I do like looking for thematic links among the comic strips that mention mathematical topics that I gather for these posts. This time around all I can find is a theme of “nothing big going on”. I’m amused by some of them but don’t think there’s much depth to the topics. But I like them anyway.

Mark Anderson’s Andertoons gets its appearance here with the May 25th strip. And it’s a joke about the hatred of fractions. It’s a suitable one for posting in mathematics classes too, since it is right about naming three famous irrational numbers — pi, the “golden ratio” phi, and the square root of two — and the fact they can’t be written as fractions which use only whole numbers in the numerator and denominator. Pi is, well, pi. The square root of two is nice and easy to find, and has that famous legend about the Pythagoreans attached to it. And it’s probably the easiest number to prove is irrational.

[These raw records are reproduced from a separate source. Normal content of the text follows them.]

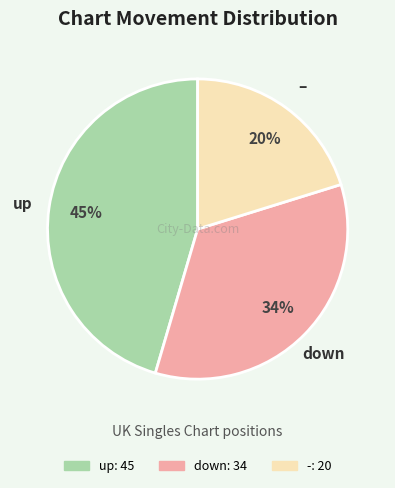

How many segments does this pie chart have?

3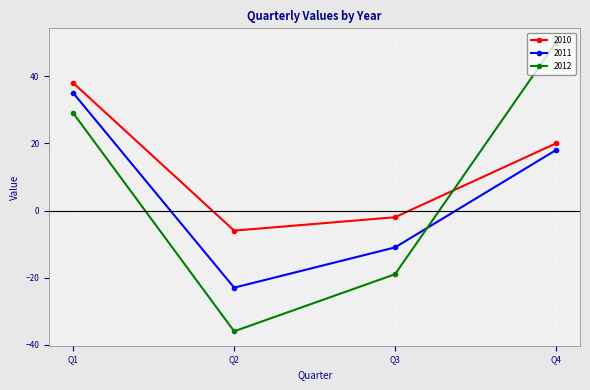

Which series has the largest range (max minus min)?

2012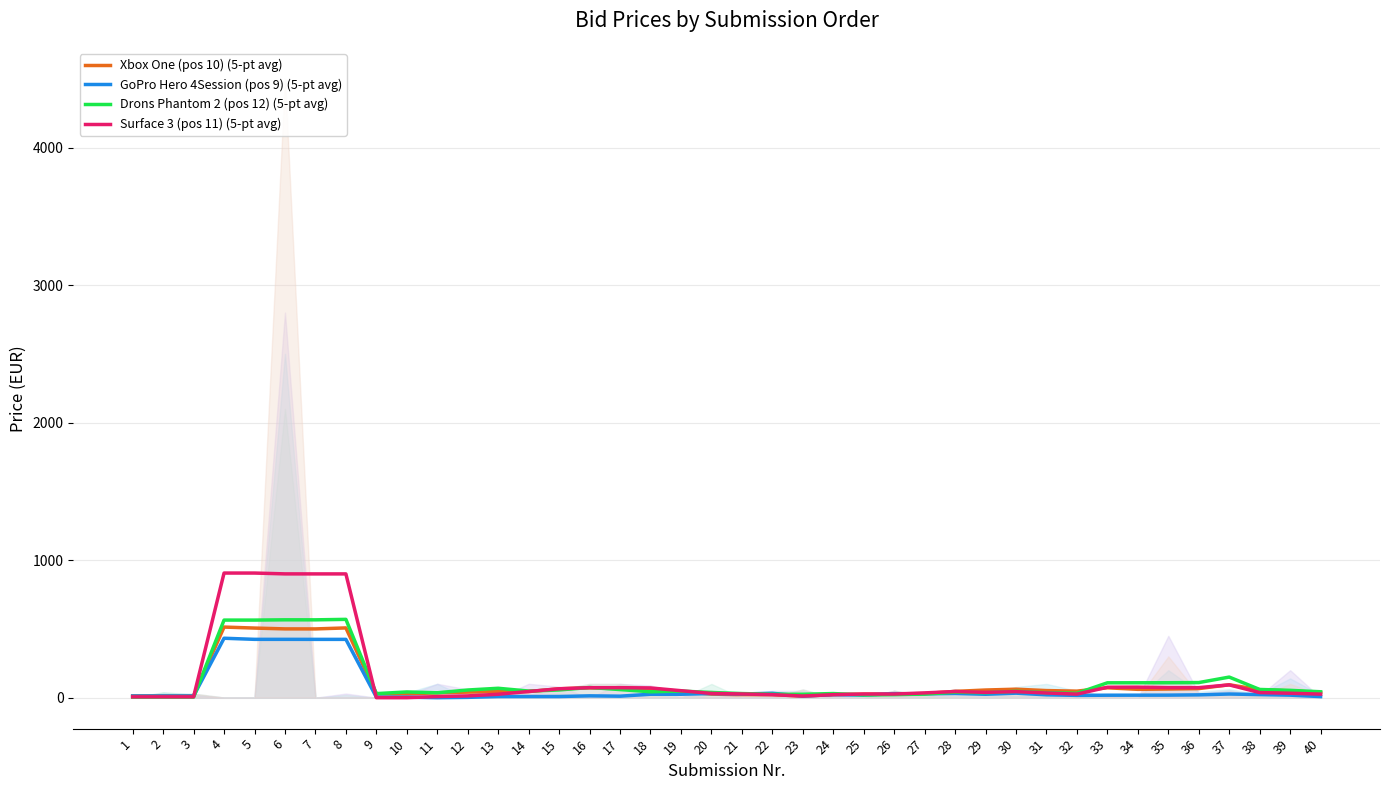

At which category is the sum across all series the highest?

4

The “golden ratio” is that number that’s about 1.618. It’s interesting because 1 divided by phi is about 0.618, and who can resist a symmetry like that? That’s about all there is to say for it, though. The golden ratio is otherwise a pretty boring number, really. It’s gained celebrity as an “ideal” ratio — that a rectangle with one side about 1.6 times as long as the other is somehow more appealing than other choices — but that’s rubbish. It’s a novelty act among numbers. Novelty acts are fun, but we should appreciate them for what they are.

Rick Stromoski’s Soup To Nutz for May 28 has Royboy identify what Roman numerals are. Roman numerals are fun, but I’m not sure we really need to study them for more than amusement value.

Dan Thompson’s Brevity for May 29 puts “crystal math” jokes into the newspaper. (I’m assuming Brevity appears in newspapers.)

Jef Mallett’s Frazz of May 29 compares fractions to thunderstorm-y days. I am not being deliberately funny when I say I like thunderstorm-y days. Some folks are like me.

Mark Parisi’s Off The Mark for May 30th I’m just going to go ahead and declare is a response to the controversial Wrong Hands that John Atkinson published on the 23rd of April.

Gray Morrow and and Mark Kneece’s Tarzan from May 31st is a reprint from an early 1990s story. The story is built around the premise of the Library of Alexandria’s contents being spirited away to a secret repository designed by Hypatia, the 4th/early 5th century philosopher/astronomer/mathematician. As a story’s starting point that’s a pretty good one. The contents of the library as they existed around its burning in 391 (there were several burnings) would be a great prize. Hiding the real books away would be an awesome but imaginable feat. Hypatia has, in legend, been credited with developing the hydrometer, for measuring the relative density of liquids. (This legend is disputed.) So that’s enough, for the sake of a rip-roaring pulp adventure story, to make Hypatia able to design a climate- and humidity-controlled library. Hypatia was also a woman, though. Morrow and Kneece missed by just a tiny bit.

Zach Weinersmith’s Saturday Morning Breakfast Cereal for the second of June shows off the diagram you’d use and the equations you’d write out to understand the problem of something falling off a wall. The application to nursery rhymes is obvious. And then entropy gets into the act. As Weinersmith correctly notes, entropy is always in the act.